Re: Jewish (was: constructed romance) languages
From: | BP.Jonsson <bpj@...> |
Date: | Saturday, January 23, 1999, 16:01 |
At 16:07 on 21.1.1999, Steg Belsky wrote:
> > KARAIM: Lithuania
>
> The Qara'im (Karaites) are a Jewish sect somewhat similar to the old
> Sadducees....do you know if this is the Karaite language that is supposed
> to be descended from the language of the Khazars?
>
Yep.
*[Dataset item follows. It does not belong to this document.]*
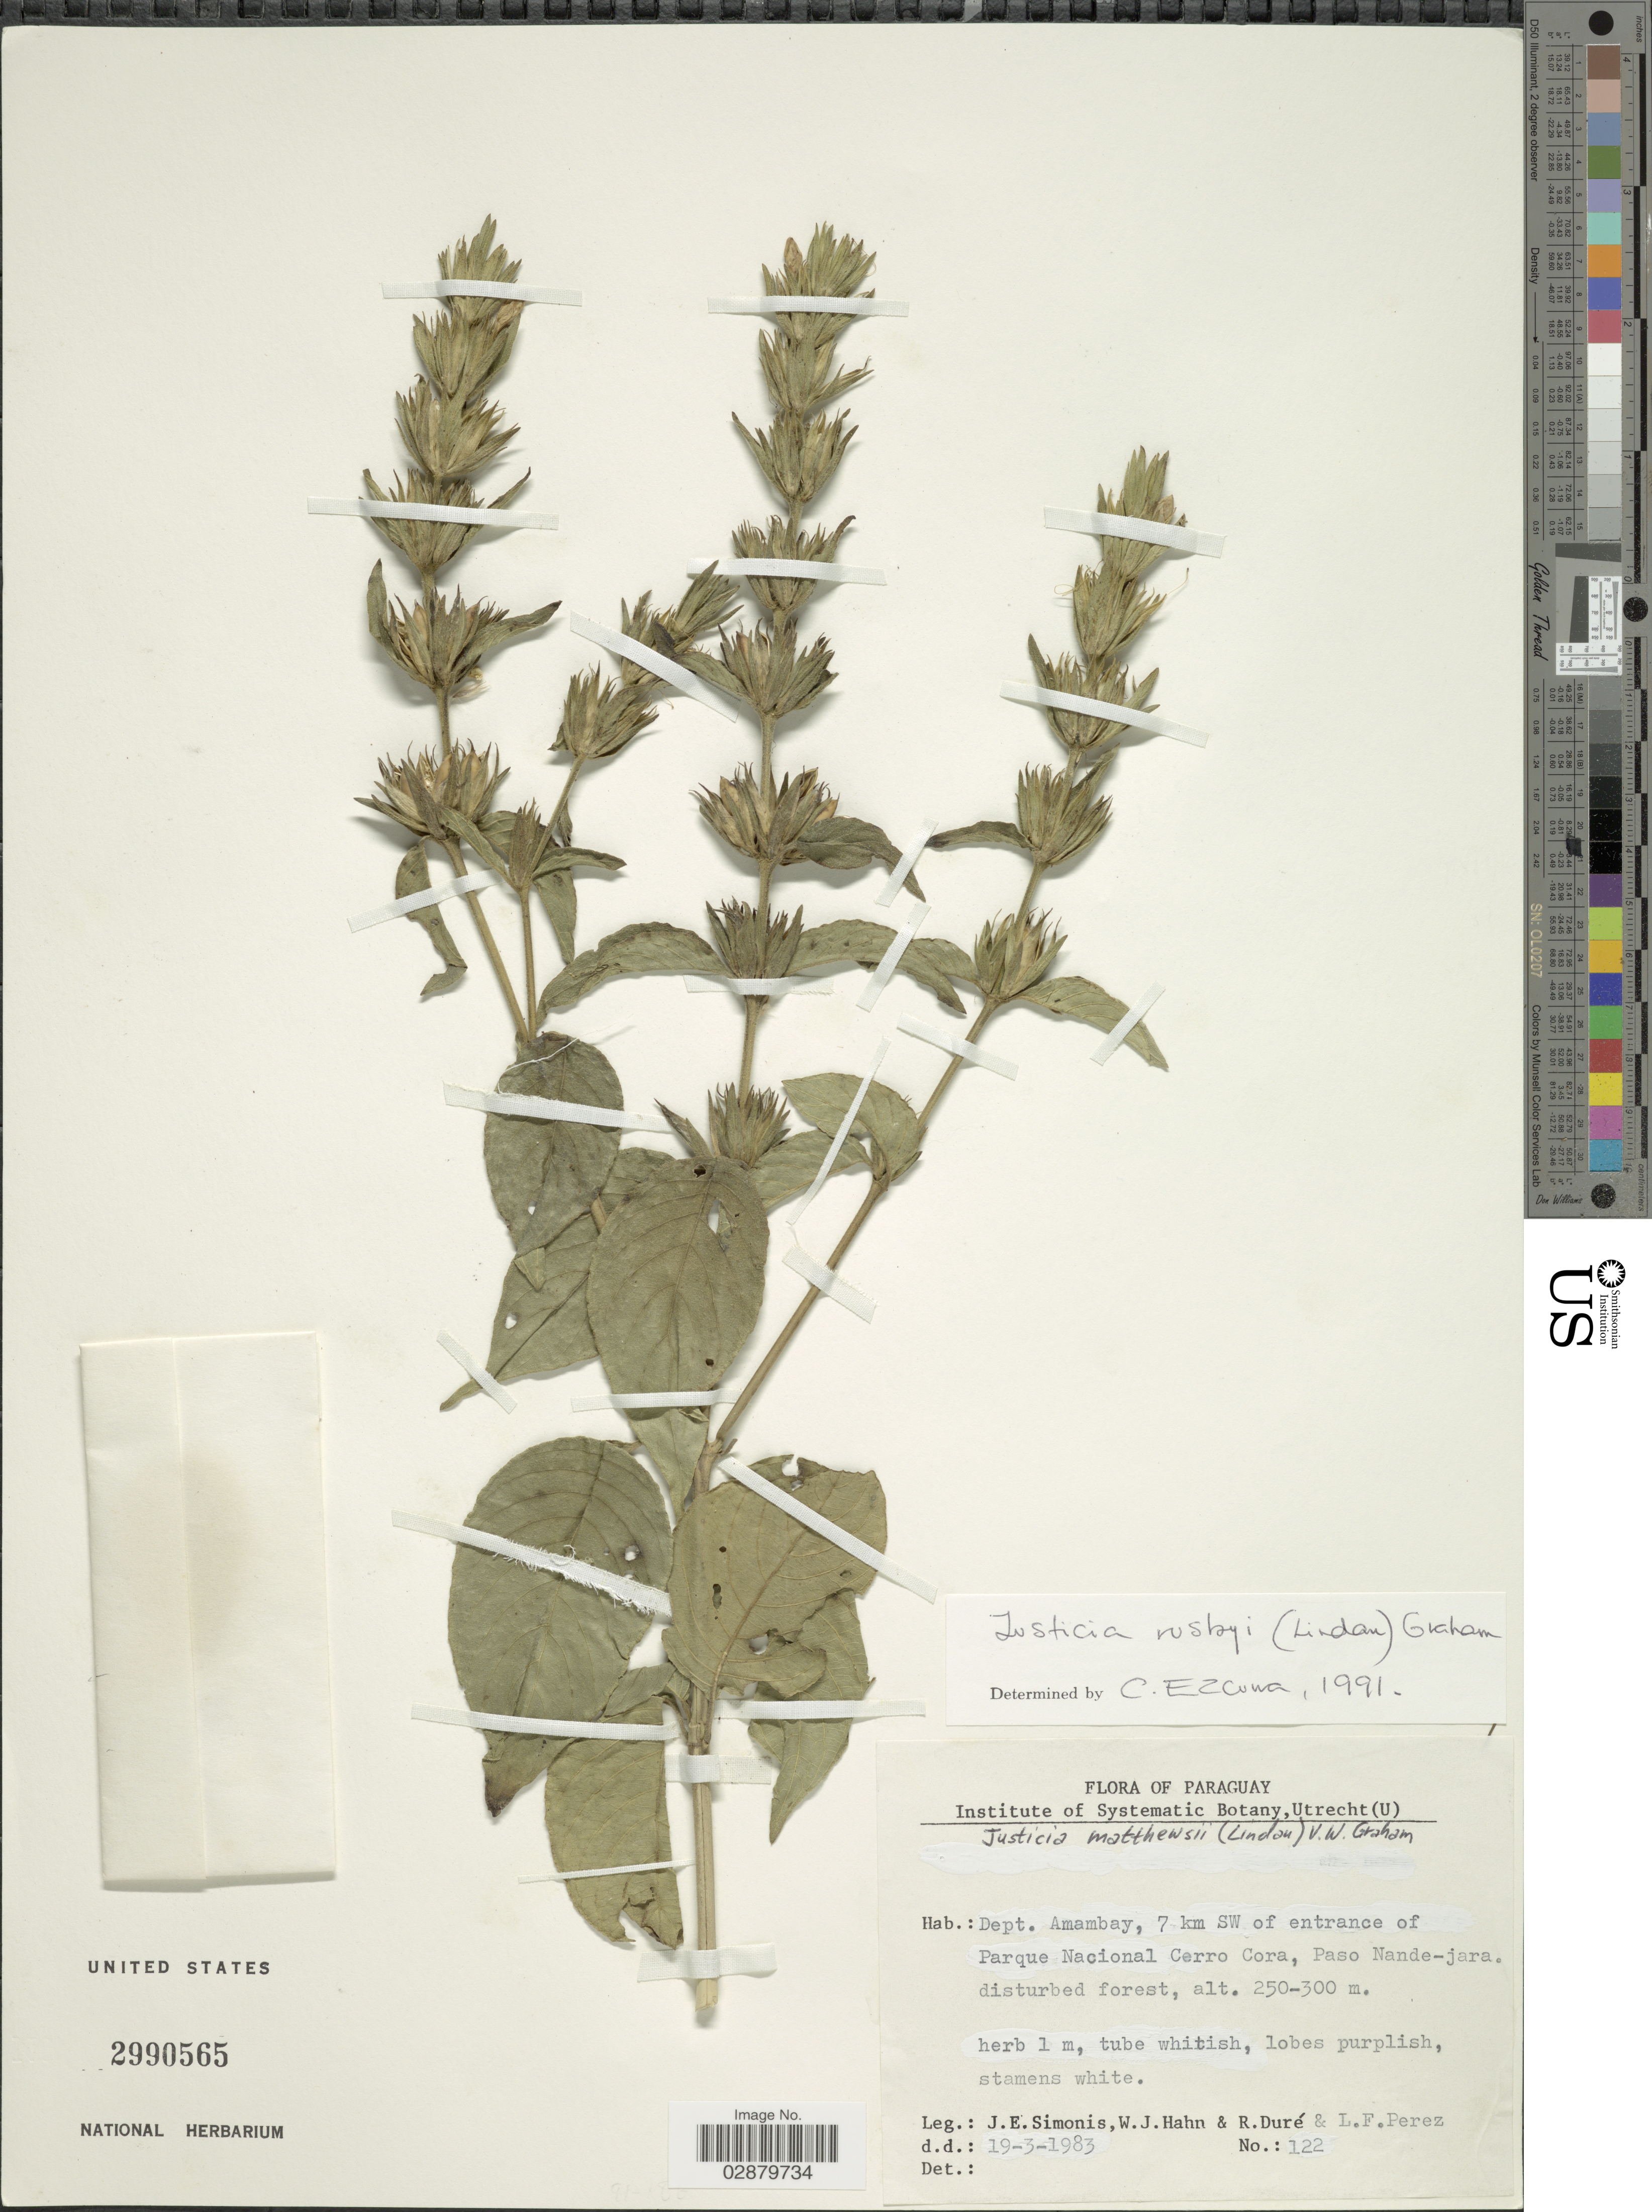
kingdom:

Anyways it's a western Turkic language with quite some weird
distinctive traits. Among others Turkic vowel harmony has been replaced
with consonant-palatalization harmony. I wonder what its Hebrew-alphabet
orthography looks like. According to Koestler's hypothesis the Karaite
section of the Khazars retained the language while the rest was
Yiddishized. He estimated that most of the Ashkenazi (sp?) Jewissh gene
pool is (or was, one fears...) in fact Khazar-Turkic. Not at all
inappropriate, seeing that the Turkic family of peoples is one gigantic
diaspora. Noone even knows where proto-Turkic was spoken. There is one
language, Chuvash, that is a cousin of the Turkic languages, rather than
one of them. Spoken somewhere in Russia, if my memory surves me.